Hundreds of Citi Bikes are being equipped with a front light that projects a bicycle-shaped beacon onto the street ahead, Citi Bike announced Tuesday.

Some 250 bikes will feature the new light, known as the Laserlight from Blaze, in the coming weeks for a pilot program to improve safety by increasing the visibility of nighttime cyclists.

The beacon, a green pictogram projected several feet ahead the bike, serves as a tip-off to nearby pedestrians and motorists.

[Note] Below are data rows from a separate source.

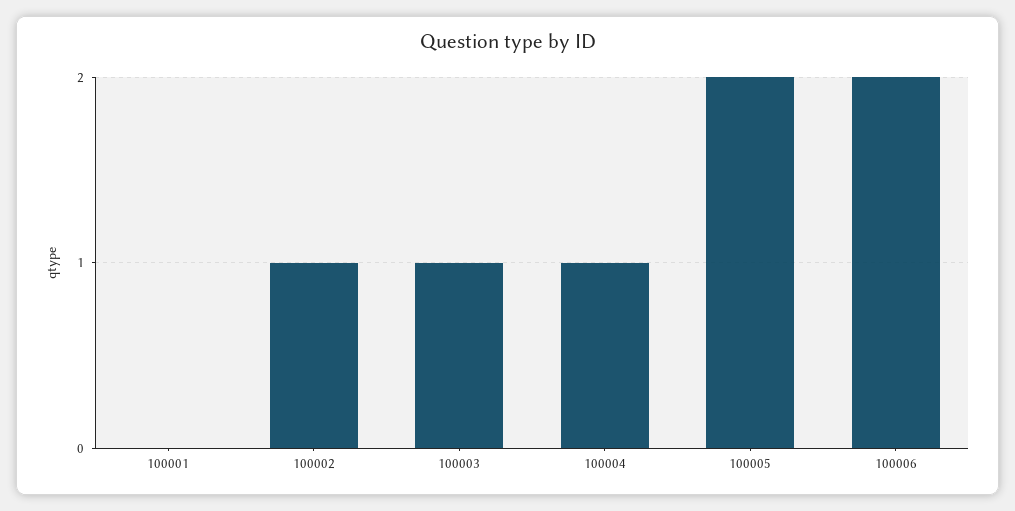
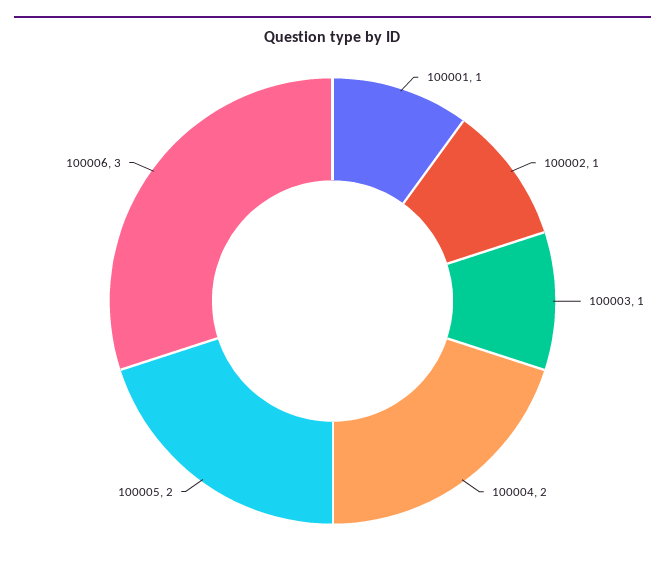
  {
-   "100001": 0,
+   "100001": 1,
    "100002": 1,
    "100003": 1,
-   "100004": 1,
+   "100004": 2,
    "100005": 2,
-   "100006": 2
+   "100006": 3
  }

“By incorporating Blaze’s lights into the bike, we aim to keep New Yorkers on foot, behind the wheel and riding a Citi Bike safer and to improve the rider experience overall so that people of all backgrounds are inspired to try New York City’s popular bike share program,” said Jay Walder, president and CEO of Motivate, operators of the Citi Bike program, in a statement.

Blaze’s lights are already in use in London, where the company is headquartered. Transport for London announced last year that it would begin outfitting the city’s entire bike share fleet with the beacon. After “extensive research” on the beacon’s use overseas, Citi Bike decided to try it out in New York.

“Blaze are delighted that Citi Bike will pilot the Laserlight this winter,” said Emily Brooke, founder and CEO of Blaze, in a statement. “We have been working with Motivate for over a year to develop a brand new product that brings our innovative projection technology to the streets of New York.”

With Citi Bike approaching a 10,000-bike fleet, the lights will be used on a small fraction of bikes. The pilot number of 250 was decided on due to funding constraints. But Citi Bike said it hopes the initiative will be warmly received, especially by women, who the bike share is trying to encourage to ride. (Studies have shown women are more likely to ride in safer environments.)

The pilot is also a proactive measure. Thus far Citi Bike has boasted a safety record that includes a few serious injuries and no deaths over the course of three years and almost 37 million trips, according to Citi Bike.

“This is an excellent tool for promoting street safety by making drivers more aware of cyclists, and it’s also a fun and eye-catching way to promote cycling and bike share,” said Brian Zumhagen, a spokesman for Transportation Alternatives.

Six city councilmembers were quoted in a news release supporting the move. Though none were more to-the-point than the Upper West Side’s Helen Rosenthal, whose statement in totality read: “This looks really cool.”